*** Given text Section Begins ***

For this patient, blood cultures, chest x-rays, and a respiratory panel were immediately requested, and empiric treatment with cefepime was initiated.
Case: Chest x-rays showed new bilateral interstitial infiltrates, and a chest CT scan was performed that day. The CT chest scan revealed a new 6-mm ovoid nodule within the anterior segment of the right upper lobe. This nodule was superimposed on new diffuse ground-glass opacities present bilaterally.
Question 2: What are the potential imaging findings for new pulmonary infections in a transplant recipient?
In transplant recipients, infiltrates are frequently identified during workup for fever, although the presence of respiratory symptoms is quite variable (8). While chest x-rays are often easier than CT scans to obtain, their interpretation can be difficult and they may be less sensitive.
For acute clinical changes, consolidative lung lesions are commonly associated with bacterial infections. However, subacute consolidations may represent fungal, bacterial, mycobacterial, or Nocardia infection. Cavitary disease may be due to bacterial pneumonia (particularly Staphylococcus aureus and pneumococcus), mycobacterial disease, or endemic mycoses. Interstitial patterns are commonly associated with viral infections, Legionella infections, or Pneumocystis pneumonia, but non-infectious etiologies, including pulmonary edema, can also be responsible (9).
CT findings can help arrange a differential diagnosis; however, they can be difficult to interpret, leading to diagnostic uncertainty (10). Even “classic” findings associated with invasive fungal disease (such as a halo or reverse halo sign) are not specific (10). The halo sign represents necrosis and surrounding hemorrhage, which can be due to a number of processes, although it is more frequently seen early in the disease process of invasive mold disease (11). Similarly, pulmonary nodules can be associated with fungal disease or may represent residual inflammation from many potential sources. Nodular disease may also be present with bacterial pneumonia (including Staphylococcus and Pseudomonas), viral pneumonia (including Herpesviridae), Nocardia, and mycobacterial infection. Other less specific CT findings that can occur with invasive fungal disease include segmental or peribronchial consolidation with or without tree-in-bud opacities, cavitary lesions with or without air crescent sign, pleural effusions, non-specific ground-glass opacities, and atelectasis (10–12).
It is crucial to recognize that substantial overlap in radiographic findings can be observed, as shown in Figure 3 (13). However, despite this overlap, while complete exclusion may not be feasible, particular imaging findings, as demonstrated in the figure, can help arrange a likely microbiologic differential diagnosis (Figure 3).

*** Given text Section Ends ***

*Exercise requirements*:
(a) Write out the passage on pulmonary infections in transplant recipients from "Question 2: What" up to and including "be less sensitive.".
(b) According to the passage on pulmonary infections in transplant recipients, what does the halo sign represent?
(c) Proceed with the passage on pulmonary infections in transplant recipients, picking up after its final sentence.

*** Given information Section Begins ***

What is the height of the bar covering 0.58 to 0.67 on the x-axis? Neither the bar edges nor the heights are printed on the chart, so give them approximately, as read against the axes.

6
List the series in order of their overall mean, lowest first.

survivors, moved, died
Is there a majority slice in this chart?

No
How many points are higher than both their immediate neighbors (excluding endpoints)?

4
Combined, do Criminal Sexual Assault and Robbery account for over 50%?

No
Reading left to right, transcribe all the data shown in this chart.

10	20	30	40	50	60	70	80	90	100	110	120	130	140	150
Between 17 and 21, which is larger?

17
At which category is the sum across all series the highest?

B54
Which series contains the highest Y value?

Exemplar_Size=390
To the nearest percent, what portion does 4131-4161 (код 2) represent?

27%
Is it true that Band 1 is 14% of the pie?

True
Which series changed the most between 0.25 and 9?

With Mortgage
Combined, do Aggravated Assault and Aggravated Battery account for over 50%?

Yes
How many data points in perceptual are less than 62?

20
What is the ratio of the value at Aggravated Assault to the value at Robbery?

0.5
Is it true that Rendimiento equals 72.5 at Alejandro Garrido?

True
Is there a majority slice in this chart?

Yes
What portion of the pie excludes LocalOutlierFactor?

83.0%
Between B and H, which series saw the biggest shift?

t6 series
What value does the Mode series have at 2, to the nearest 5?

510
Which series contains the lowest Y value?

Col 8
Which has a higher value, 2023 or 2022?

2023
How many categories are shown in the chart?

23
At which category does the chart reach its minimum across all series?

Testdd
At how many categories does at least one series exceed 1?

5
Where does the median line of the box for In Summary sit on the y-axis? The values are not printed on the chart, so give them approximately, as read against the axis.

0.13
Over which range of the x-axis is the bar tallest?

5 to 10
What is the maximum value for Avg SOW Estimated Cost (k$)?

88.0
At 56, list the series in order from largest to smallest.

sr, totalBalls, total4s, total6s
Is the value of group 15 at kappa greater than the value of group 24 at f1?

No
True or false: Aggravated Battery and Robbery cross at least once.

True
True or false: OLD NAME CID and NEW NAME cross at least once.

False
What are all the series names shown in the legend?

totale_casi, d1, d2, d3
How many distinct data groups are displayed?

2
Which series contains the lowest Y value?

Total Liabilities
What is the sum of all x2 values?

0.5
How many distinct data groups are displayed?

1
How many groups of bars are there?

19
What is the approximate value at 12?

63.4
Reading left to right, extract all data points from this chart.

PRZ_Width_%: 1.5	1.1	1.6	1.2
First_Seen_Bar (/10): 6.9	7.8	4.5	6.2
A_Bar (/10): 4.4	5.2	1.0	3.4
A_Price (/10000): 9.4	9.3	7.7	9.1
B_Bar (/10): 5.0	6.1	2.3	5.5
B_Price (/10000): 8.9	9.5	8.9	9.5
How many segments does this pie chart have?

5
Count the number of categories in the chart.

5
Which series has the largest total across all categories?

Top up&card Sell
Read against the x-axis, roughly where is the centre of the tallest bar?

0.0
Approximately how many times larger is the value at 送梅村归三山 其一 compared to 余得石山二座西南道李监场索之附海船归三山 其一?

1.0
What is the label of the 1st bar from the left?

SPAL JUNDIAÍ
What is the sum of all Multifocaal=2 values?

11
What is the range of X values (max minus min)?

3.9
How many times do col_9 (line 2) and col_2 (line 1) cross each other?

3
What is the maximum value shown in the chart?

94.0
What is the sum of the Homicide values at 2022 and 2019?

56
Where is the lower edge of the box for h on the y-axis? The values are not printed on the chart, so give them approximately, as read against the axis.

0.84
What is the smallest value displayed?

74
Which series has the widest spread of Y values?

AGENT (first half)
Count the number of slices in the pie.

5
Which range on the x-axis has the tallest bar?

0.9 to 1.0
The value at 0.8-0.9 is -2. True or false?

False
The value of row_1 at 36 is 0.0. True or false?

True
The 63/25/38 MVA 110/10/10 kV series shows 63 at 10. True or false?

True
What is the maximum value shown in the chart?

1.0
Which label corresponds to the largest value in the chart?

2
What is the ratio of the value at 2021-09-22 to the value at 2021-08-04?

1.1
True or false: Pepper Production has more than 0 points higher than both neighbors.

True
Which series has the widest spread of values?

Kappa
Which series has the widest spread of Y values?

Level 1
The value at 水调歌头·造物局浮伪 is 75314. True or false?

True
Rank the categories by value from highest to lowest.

*** Given information Section Ends ***

*Numbered answers*:
(a)
Question 2: What are the potential imaging findings for new pulmonary infections in a transplant recipient?
In transplant recipients, infiltrates are frequently identified during workup for fever, although the presence of respiratory symptoms is quite variable (8). While chest x-rays are often easier than CT scans to obtain, their interpretation can be difficult and they may be less sensitive.

(b) Necrosis and surrounding hemorrhage.

(c)
For those with neutropenia, detecting fungal infections can be challenging, as classic inflammatory findings may not be present. If initial scans are not conclusive, repeat imaging once neutropenia has resolved may be helpful. However, in high-risk patients, it is generally not advisable to delay scans until neutropenia has subsided (9).
Although not definitive for the presented case, after a review of imaging, a substantial concern for invasive fungal infection was raised. Fungal biomarkers from blood were requested, and an urgent bronchoscopy was scheduled to assist in identifying fungal or other possible infectious etiologies. The existing antifungal therapy (micafungin) was expanded, and liposomal amphotericin was initiated.
Case: The blood galactomannan testing returned positive with an Aspergillus galactomannan index of 5.7 (normal <0.5), and 1,3-beta-D-glucan was also positive at >500 pg/ml (normal <80 pg/ml); the galactomannan index from bronchoalveolar lavage (BAL) fluid was considered positive at 6.0 (normal <0.5). The patient's respiratory status worsened, and she was unable to be extubated after the bronchoalveolar lavage.
Question 3: What is the recommended workup for new pulmonary infiltrates in the transplant recipient?
Once pulmonary imaging is obtained, the evaluation is divided into non-invasive and invasive testing, which are discussed separately. Depending on the concern regarding clinical status and depth of immunosuppression, these tests may be performed consecutively or concurrently.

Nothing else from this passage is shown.